The College's Texana collections were created in 1986 in honor of the state's sesquicentennial. Special collections featuring Texas-related books were authorized for the Central, North, and South Campus libraries. Over the years, the Central and North Texana collections have downsized due to library renovations, making the South Campus' Texana collection the College's most extensive. Materials range from Texas historical icons to 100-year-old phone books from Galveston and church cookbooks.
What remains of the Central Campus' collection is now circulating among its open stacks, meaning that those materials can be checked out, something unique to that collection.
"We chose to do this so that the College community could have easier access to the material and be able to check the material out," said Karen Blankenship, Central Campus library director.
Lyn Garner, North Campus library director, adds that her favorite thing about the collection is seeing students stumble upon it and get lost in curiosity.
"Our Texana room is designed as a reading room, and we often come upon students who just wandered in and found something that piqued their interest," Garner said. "That always makes me happy."
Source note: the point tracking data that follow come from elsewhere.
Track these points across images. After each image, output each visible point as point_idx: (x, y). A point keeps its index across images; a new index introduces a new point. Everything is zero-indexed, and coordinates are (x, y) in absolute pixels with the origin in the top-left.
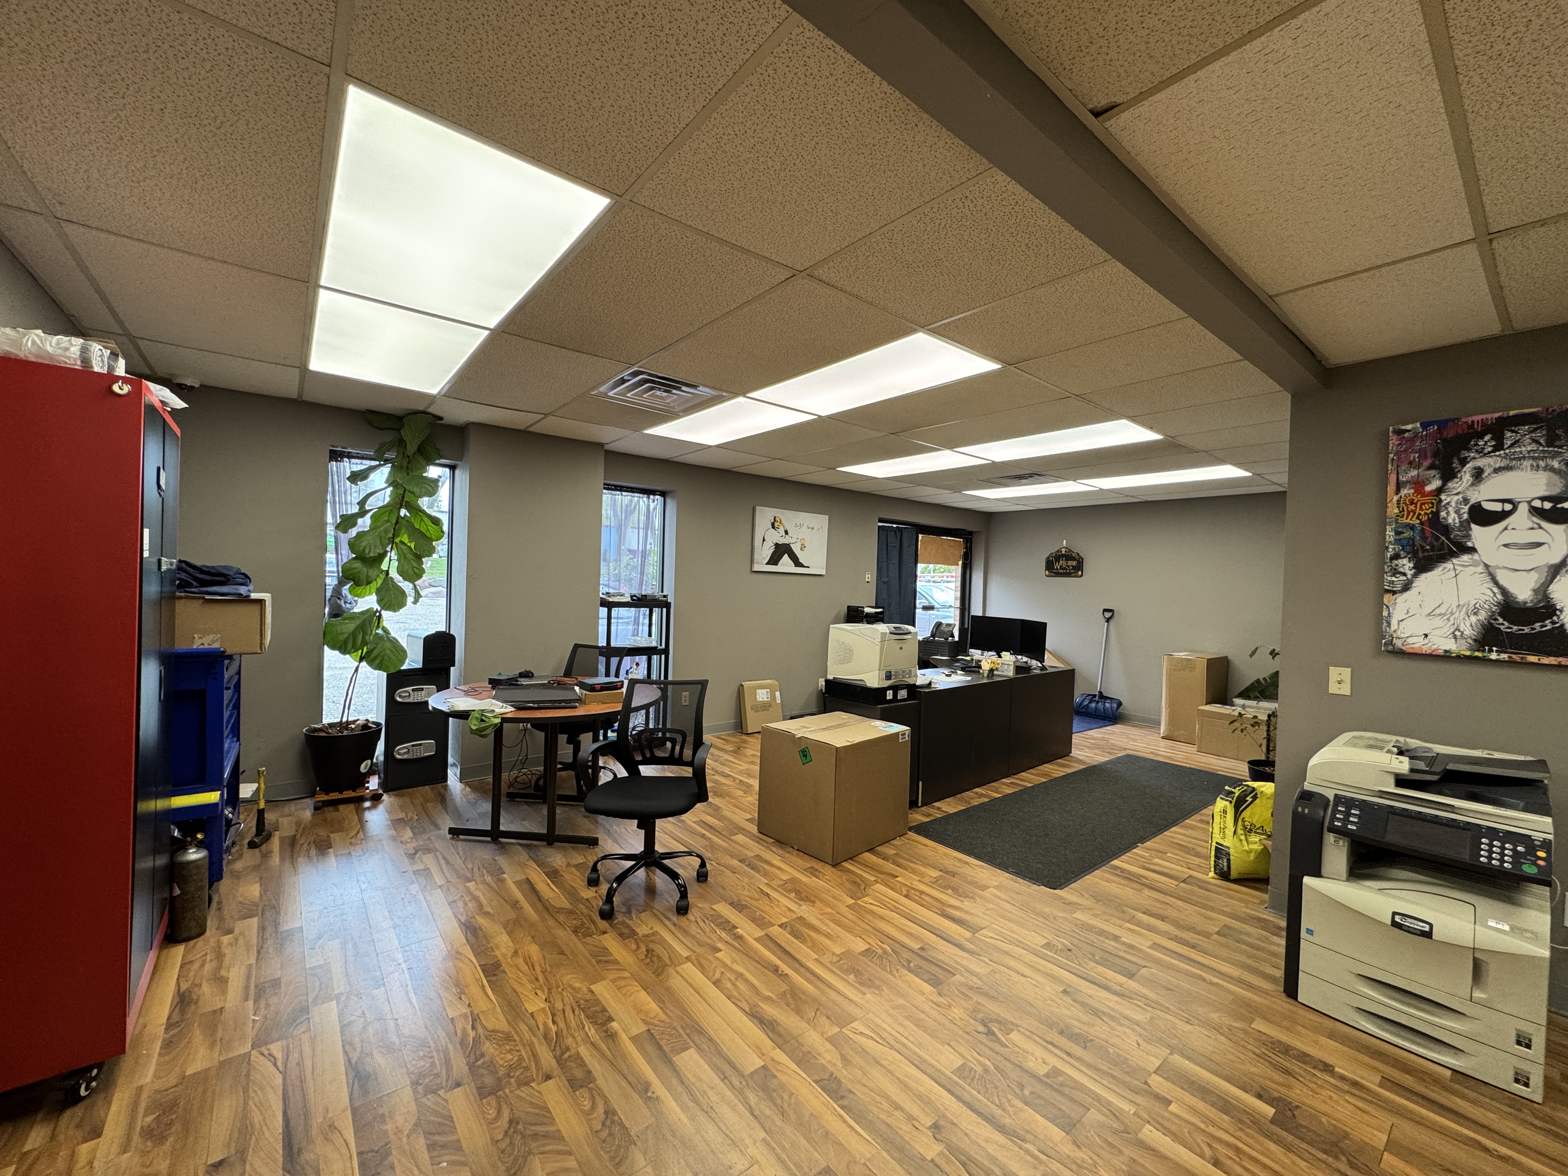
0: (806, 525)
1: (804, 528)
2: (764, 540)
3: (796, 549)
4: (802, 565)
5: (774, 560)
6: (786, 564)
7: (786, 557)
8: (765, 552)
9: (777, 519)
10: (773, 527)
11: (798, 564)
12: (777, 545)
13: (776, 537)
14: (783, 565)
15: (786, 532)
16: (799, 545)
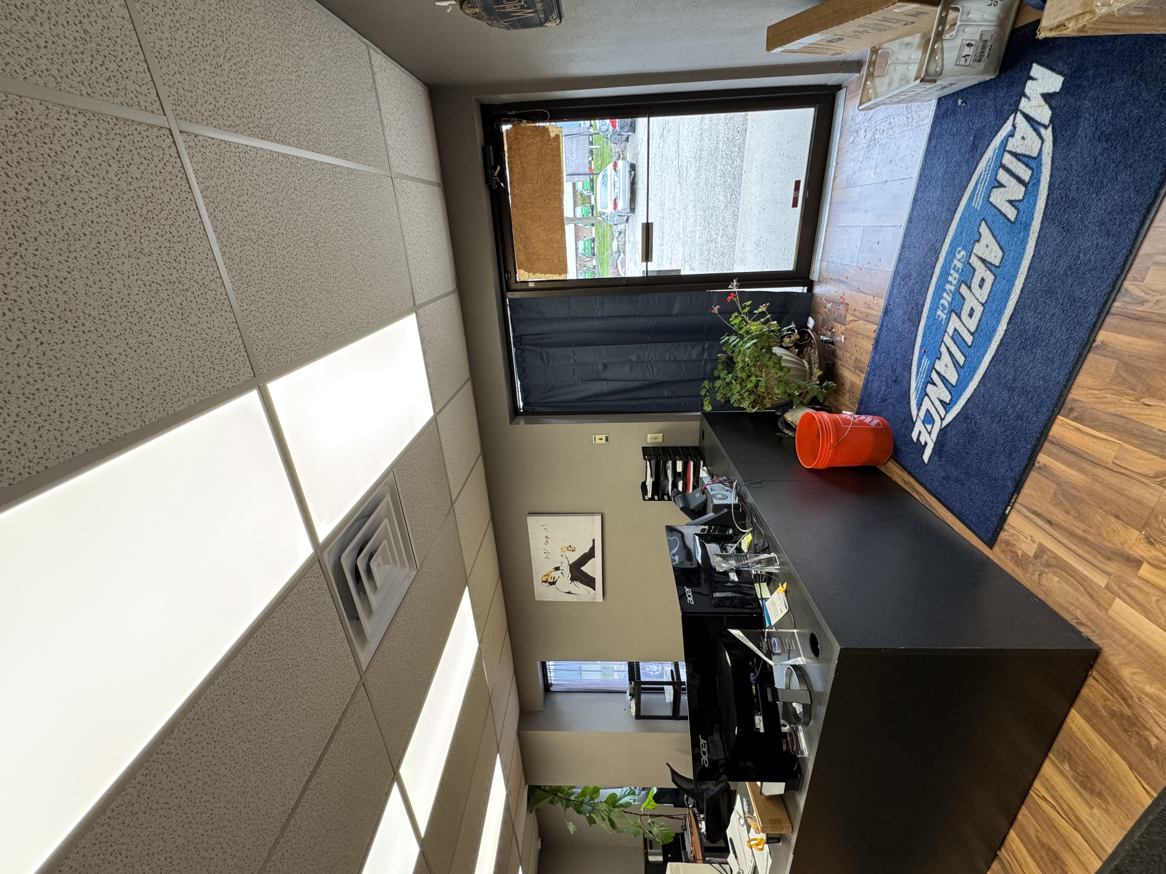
0: (544, 547)
1: (548, 548)
2: (569, 593)
3: (574, 557)
4: (593, 549)
5: (590, 582)
6: (593, 568)
7: (586, 569)
8: (581, 590)
9: (544, 579)
10: (553, 583)
11: (590, 555)
12: (572, 579)
13: (564, 579)
14: (594, 571)
15: (557, 569)
16: (569, 554)
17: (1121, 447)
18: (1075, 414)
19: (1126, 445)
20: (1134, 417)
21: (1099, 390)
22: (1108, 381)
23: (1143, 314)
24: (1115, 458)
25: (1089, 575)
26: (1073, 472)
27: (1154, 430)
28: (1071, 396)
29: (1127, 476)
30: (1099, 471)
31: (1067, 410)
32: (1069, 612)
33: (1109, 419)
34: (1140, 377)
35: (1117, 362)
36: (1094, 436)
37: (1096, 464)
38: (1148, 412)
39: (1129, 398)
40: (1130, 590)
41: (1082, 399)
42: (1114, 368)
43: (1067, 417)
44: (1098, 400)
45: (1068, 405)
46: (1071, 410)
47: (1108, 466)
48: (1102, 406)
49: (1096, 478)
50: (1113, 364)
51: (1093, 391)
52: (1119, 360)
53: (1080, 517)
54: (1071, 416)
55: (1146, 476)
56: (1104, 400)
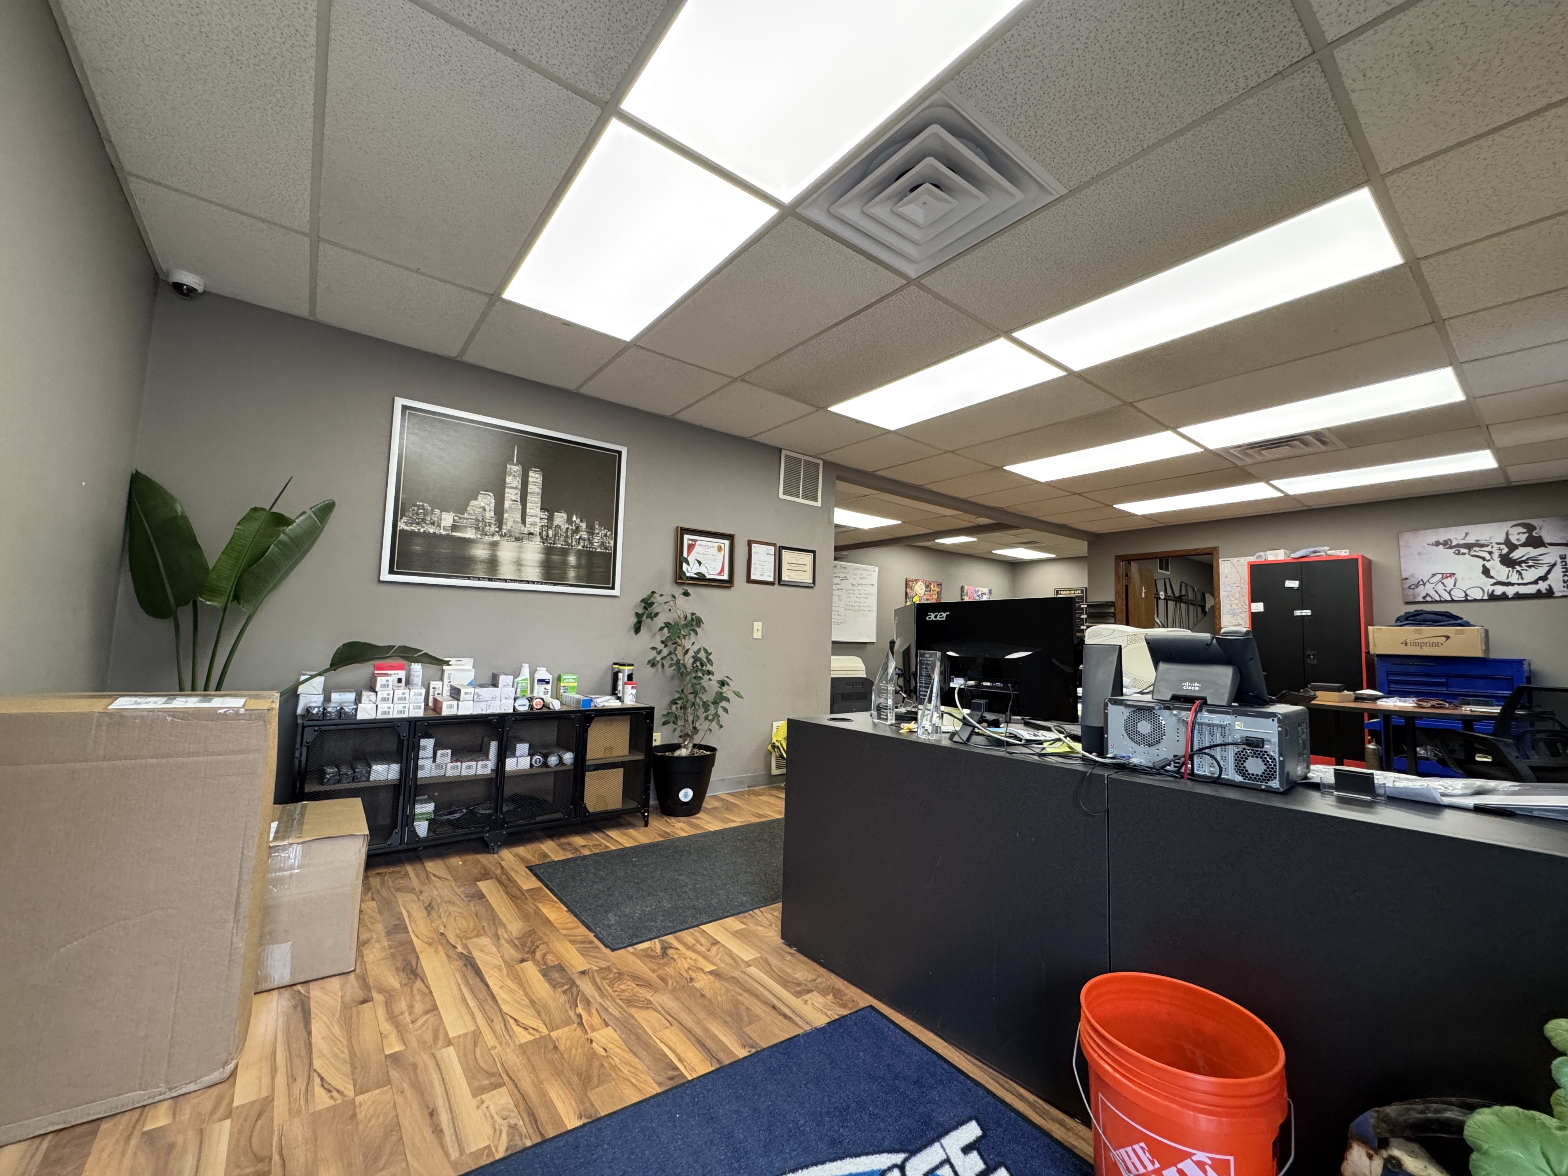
17: (654, 1033)
18: (671, 1073)
19: (650, 1032)
20: (624, 1047)
21: (628, 1080)
22: (613, 1083)
23: (525, 1115)
24: (667, 1027)
25: (762, 975)
26: (716, 1032)
27: (619, 1032)
28: (660, 1090)
29: (669, 1015)
30: (691, 1024)
31: (676, 1080)
32: (799, 960)
33: (643, 1054)
34: (587, 1071)
35: (589, 1093)
36: (670, 1048)
37: (690, 1031)
38: (611, 1045)
39: (612, 1062)
40: (732, 962)
41: (652, 1081)
42: (597, 1090)
43: (682, 1074)
44: (638, 1073)
45: (670, 1084)
46: (671, 1078)
47: (678, 1025)
48: (640, 1067)
49: (699, 1022)
50: (592, 1095)
51: (634, 1081)
52: (585, 1093)
53: (737, 1004)
54: (677, 1073)
55: (656, 1010)
56: (632, 1070)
Some of the most rare and unique items are housed in the South Campus' Texana collection. With more than 16,000 volumes, one of the rarest includes a copy of "Memoirs of Mary A. Maverick," published in 1921, with handwritten annotations by Rena Maverick Green, Mary Maverick's granddaughter, who was also editor of her memoirs. Maverick kept diaries of her experiences and observations of life on the Texas frontier and in mid-19th-century San Antonio. Today her memoirs are often cited in studies of Texas pioneer life.
"My long-term goal for the collection is to see it curated by a librarian with an interest in Texana and some experience handling rare or antiquarian books and magazines," said Richard McKay, South Campus library director.
Due to all of the state and institutional historic materials in the collection, McKay humorously added that some supernatural spectres may still be attached to some of the items.
"I'm trying to start a rumor that the room is haunted," he said. "Most larger schools have ghost legends about one of their buildings. Now it's our turn."